For a second I thought is that shi*et all real?!?!? teehehehe
Ugh...I love Louis Vs...

anyways I love it! Nice collection!


----------



## Chic 2k6 (Dec 1, 2006)

wicked! i have a bag addiction, ive got around 30 odd bag, well 29 since one got stolen with my mom's phone and cred cards in it last month.

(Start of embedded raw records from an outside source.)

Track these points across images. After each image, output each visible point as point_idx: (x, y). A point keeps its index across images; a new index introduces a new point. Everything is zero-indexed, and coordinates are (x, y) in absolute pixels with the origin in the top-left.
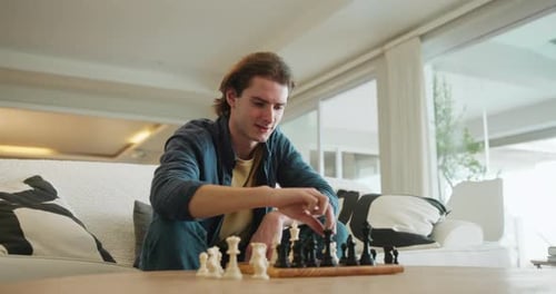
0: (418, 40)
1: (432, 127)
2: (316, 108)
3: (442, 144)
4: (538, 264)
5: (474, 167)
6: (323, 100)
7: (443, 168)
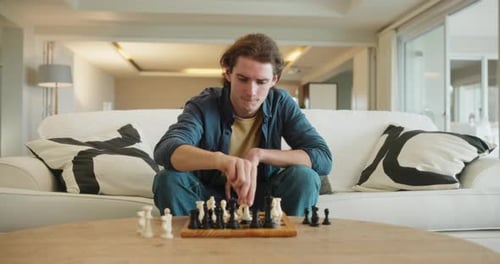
2: (443, 23)
6: (450, 14)
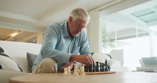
0: (99, 11)
1: (101, 35)
3: (103, 39)
4: (133, 71)
5: (112, 46)
7: (104, 46)
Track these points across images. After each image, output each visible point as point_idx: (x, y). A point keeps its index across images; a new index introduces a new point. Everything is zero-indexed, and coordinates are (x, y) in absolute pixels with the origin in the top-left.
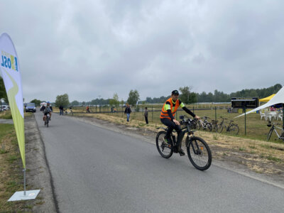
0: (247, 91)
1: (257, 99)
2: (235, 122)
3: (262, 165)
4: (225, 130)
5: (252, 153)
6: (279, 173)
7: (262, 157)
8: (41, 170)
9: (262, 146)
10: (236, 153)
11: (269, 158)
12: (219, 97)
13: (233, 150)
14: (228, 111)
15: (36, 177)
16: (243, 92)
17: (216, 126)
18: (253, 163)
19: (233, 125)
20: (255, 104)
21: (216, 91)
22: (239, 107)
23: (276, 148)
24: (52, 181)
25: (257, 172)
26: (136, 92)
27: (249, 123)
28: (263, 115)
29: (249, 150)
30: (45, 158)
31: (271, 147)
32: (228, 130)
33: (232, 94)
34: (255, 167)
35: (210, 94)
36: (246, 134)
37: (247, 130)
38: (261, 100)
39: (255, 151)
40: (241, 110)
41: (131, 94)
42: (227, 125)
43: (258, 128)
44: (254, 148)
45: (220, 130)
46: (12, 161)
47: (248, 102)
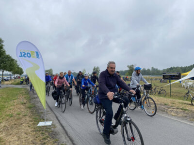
0: (174, 68)
1: (180, 73)
2: (164, 89)
3: (177, 112)
4: (157, 93)
5: (172, 106)
6: (186, 116)
7: (178, 108)
8: (49, 113)
9: (179, 103)
10: (162, 106)
11: (182, 109)
12: (155, 72)
13: (161, 105)
14: (160, 82)
15: (47, 116)
16: (171, 69)
17: (152, 91)
18: (171, 111)
19: (163, 90)
20: (179, 77)
21: (153, 68)
22: (168, 79)
23: (188, 104)
24: (57, 118)
25: (173, 116)
26: (98, 68)
27: (174, 89)
28: (183, 84)
29: (171, 105)
30: (49, 107)
31: (185, 103)
32: (159, 93)
33: (164, 70)
34: (173, 113)
35: (149, 70)
36: (171, 96)
37: (172, 94)
38: (182, 74)
39: (174, 105)
40: (168, 81)
41: (94, 69)
42: (159, 90)
43: (179, 93)
44: (174, 103)
45: (154, 94)
46: (30, 108)
47: (174, 75)
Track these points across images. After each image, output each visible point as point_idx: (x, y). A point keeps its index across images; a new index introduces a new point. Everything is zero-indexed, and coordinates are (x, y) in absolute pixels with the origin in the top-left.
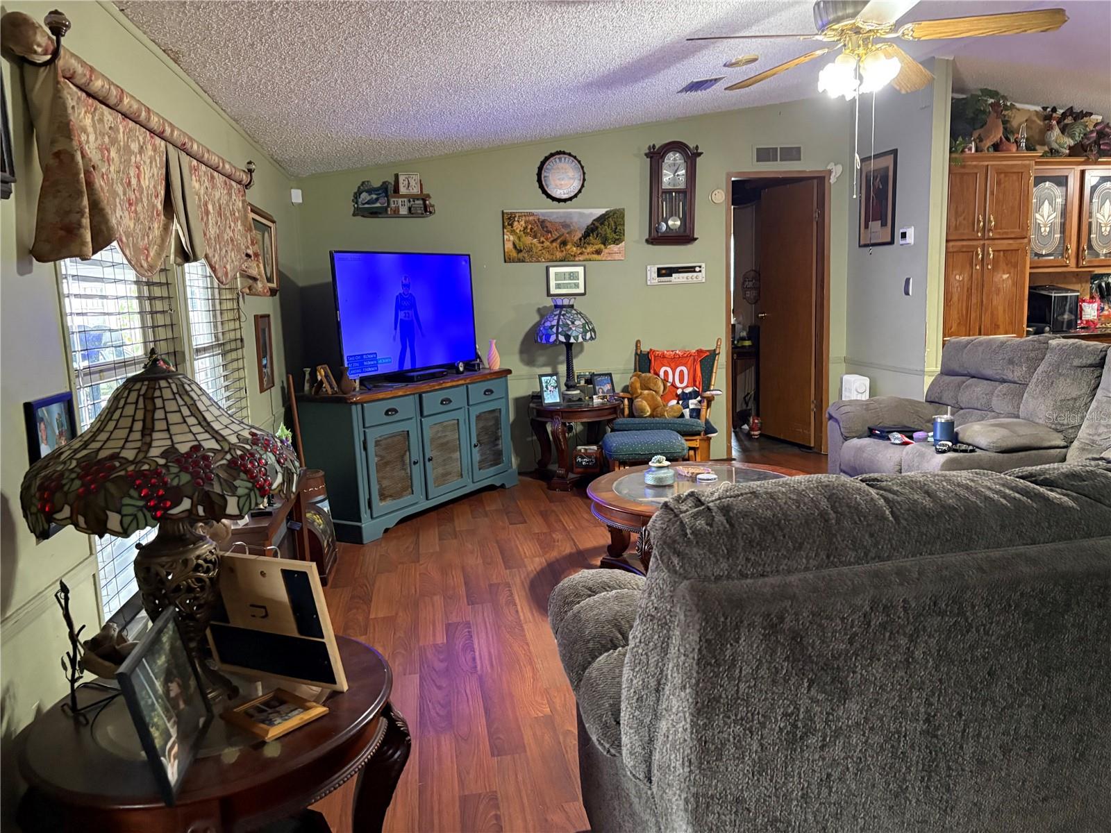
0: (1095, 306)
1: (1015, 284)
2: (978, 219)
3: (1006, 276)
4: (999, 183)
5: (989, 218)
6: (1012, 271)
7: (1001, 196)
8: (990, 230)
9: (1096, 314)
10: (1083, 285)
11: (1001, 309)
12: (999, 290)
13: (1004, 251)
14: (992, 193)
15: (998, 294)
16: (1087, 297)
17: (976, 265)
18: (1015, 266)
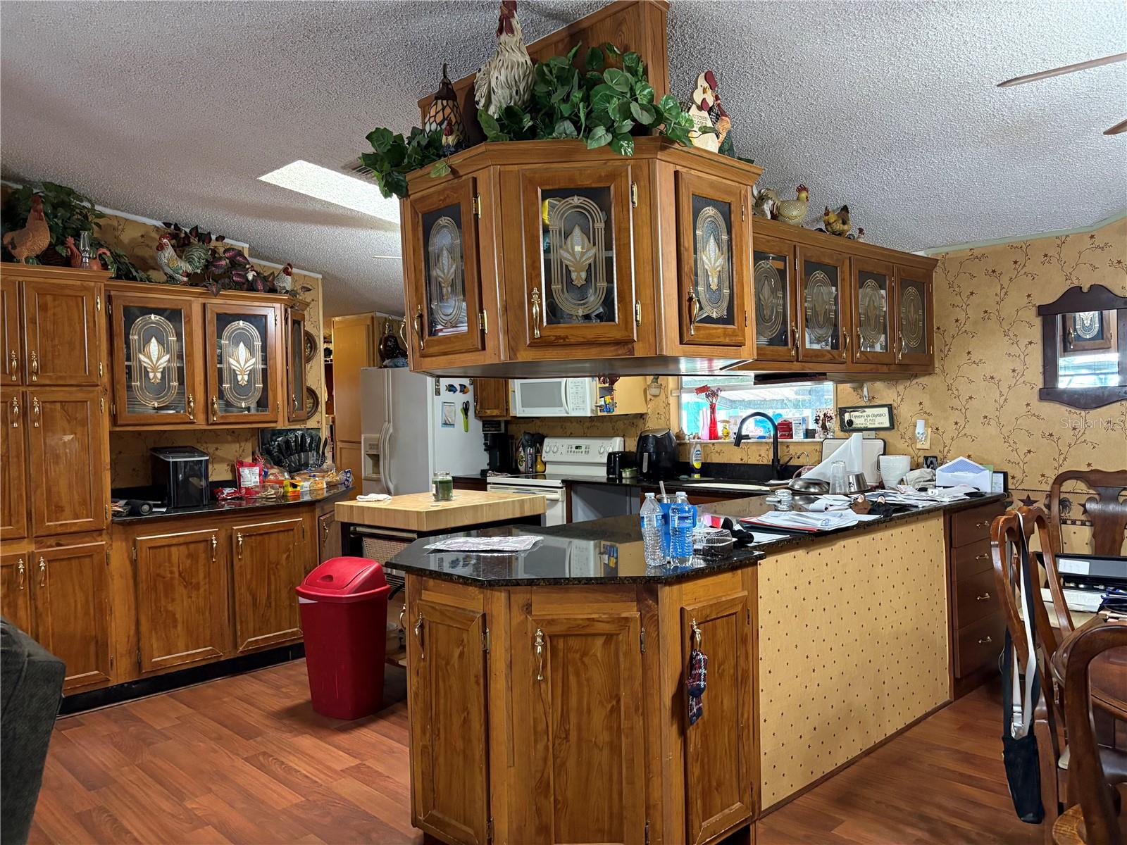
0: (256, 470)
1: (85, 448)
2: (10, 356)
3: (68, 438)
4: (43, 308)
5: (30, 356)
6: (79, 430)
7: (50, 327)
8: (31, 374)
9: (258, 479)
10: (243, 444)
11: (63, 484)
12: (57, 457)
13: (61, 402)
14: (33, 321)
15: (57, 463)
16: (249, 460)
17: (12, 423)
18: (84, 423)
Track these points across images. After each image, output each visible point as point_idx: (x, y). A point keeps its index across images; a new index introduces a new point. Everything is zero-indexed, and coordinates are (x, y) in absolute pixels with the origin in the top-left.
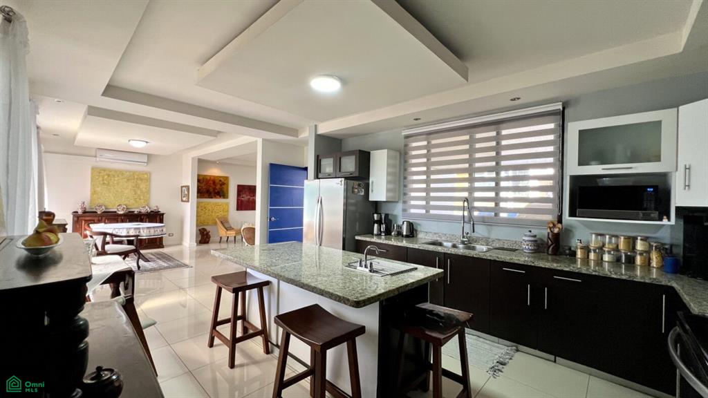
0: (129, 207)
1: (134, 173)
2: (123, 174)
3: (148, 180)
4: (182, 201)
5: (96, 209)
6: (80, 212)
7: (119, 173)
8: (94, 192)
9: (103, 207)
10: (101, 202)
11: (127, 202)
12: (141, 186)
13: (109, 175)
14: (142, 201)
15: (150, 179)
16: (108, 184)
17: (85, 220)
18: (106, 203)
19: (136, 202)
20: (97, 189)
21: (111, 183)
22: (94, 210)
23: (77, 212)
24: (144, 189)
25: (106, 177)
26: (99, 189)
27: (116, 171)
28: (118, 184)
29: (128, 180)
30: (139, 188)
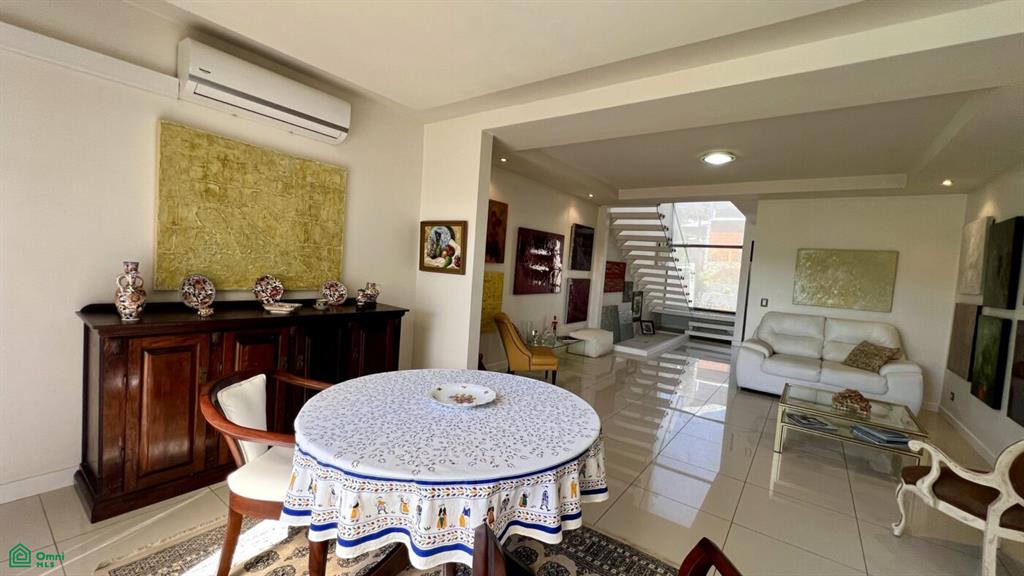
0: (290, 285)
1: (305, 161)
2: (272, 162)
3: (340, 194)
4: (423, 267)
5: (186, 295)
6: (128, 307)
7: (261, 156)
8: (170, 227)
9: (209, 288)
10: (197, 264)
11: (282, 269)
12: (324, 215)
13: (225, 161)
14: (325, 265)
15: (346, 187)
16: (222, 198)
17: (151, 352)
18: (218, 270)
19: (309, 265)
20: (183, 212)
21: (233, 194)
22: (177, 298)
23: (109, 309)
24: (330, 224)
25: (215, 167)
26: (190, 214)
27: (250, 148)
28: (256, 196)
29: (287, 187)
30: (317, 217)
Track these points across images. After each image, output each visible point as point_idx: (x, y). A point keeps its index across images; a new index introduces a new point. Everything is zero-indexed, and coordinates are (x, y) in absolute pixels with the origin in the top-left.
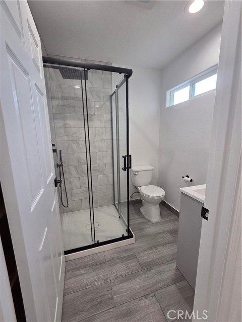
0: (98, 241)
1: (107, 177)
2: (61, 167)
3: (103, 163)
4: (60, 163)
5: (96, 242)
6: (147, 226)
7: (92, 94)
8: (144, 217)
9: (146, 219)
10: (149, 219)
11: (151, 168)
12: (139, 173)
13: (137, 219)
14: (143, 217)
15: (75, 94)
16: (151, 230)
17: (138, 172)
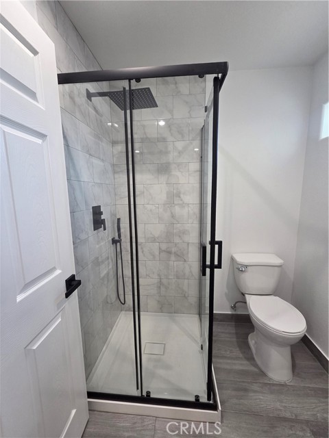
0: (148, 393)
1: (190, 267)
2: (118, 244)
3: (183, 242)
4: (117, 238)
5: (144, 394)
6: (255, 387)
7: (170, 130)
8: (253, 359)
9: (256, 366)
10: (263, 369)
11: (278, 261)
12: (249, 268)
13: (237, 358)
14: (250, 358)
15: (145, 133)
16: (264, 401)
17: (246, 266)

I love getting unique bags that normal stores dont sell


----------



## Jennybella (Dec 1, 2006)

Quote:

   Originally Posted by *juli* 

 
_woah woman! look at all those bagssss!!! 
	

	
	
		
		

		
		
	


	




For a second I thought is that shi*et all real?!?!? teehehehe
Ugh...I love Louis Vs...

anyways I love it! Nice collection!_

 

LOL if my collection was real id drop dead from all the debt id be in lol but thanks <3


----------



## xsnowwhite (Dec 1, 2006)

Luckyyy! man i want that quilted chanel bag soo badly. I saw a really cute fake one in chinatown but my dad wouldnt stop hah


----------



## Bernadette (Dec 2, 2006)

Apparently you are also fond of the color pink


----------



## Jennybella (Dec 2, 2006)

Quote:

   Originally Posted by *Bernadette* 

 
_Apparently you are also fond of the color pink 
	

	
	
		
		

		
		
	


	


_

 
hahaa Im obsessed with pink stuff


----------



## Jennybella (Dec 2, 2006)

Quote:

   Originally Posted by *xsnowwhite* 

 
_Luckyyy! man i want that quilted chanel bag soo badly. I saw a really cute fake one in chinatown but my dad wouldnt stop hah_

 
thats where I get all my purses!! Ive got 3 real ones and those are all Coach purses from Macys


----------



## luvme4me (Dec 2, 2006)

may I ask how much you paid for the chanels ones?


----------



## Jennybella (Dec 2, 2006)

Quote:

   Originally Posted by *luvme4me* 

 
_may I ask how much you paid for the chanels ones?_

 
20$ and I believe 25$ and the big pink and black was 30 or 40


----------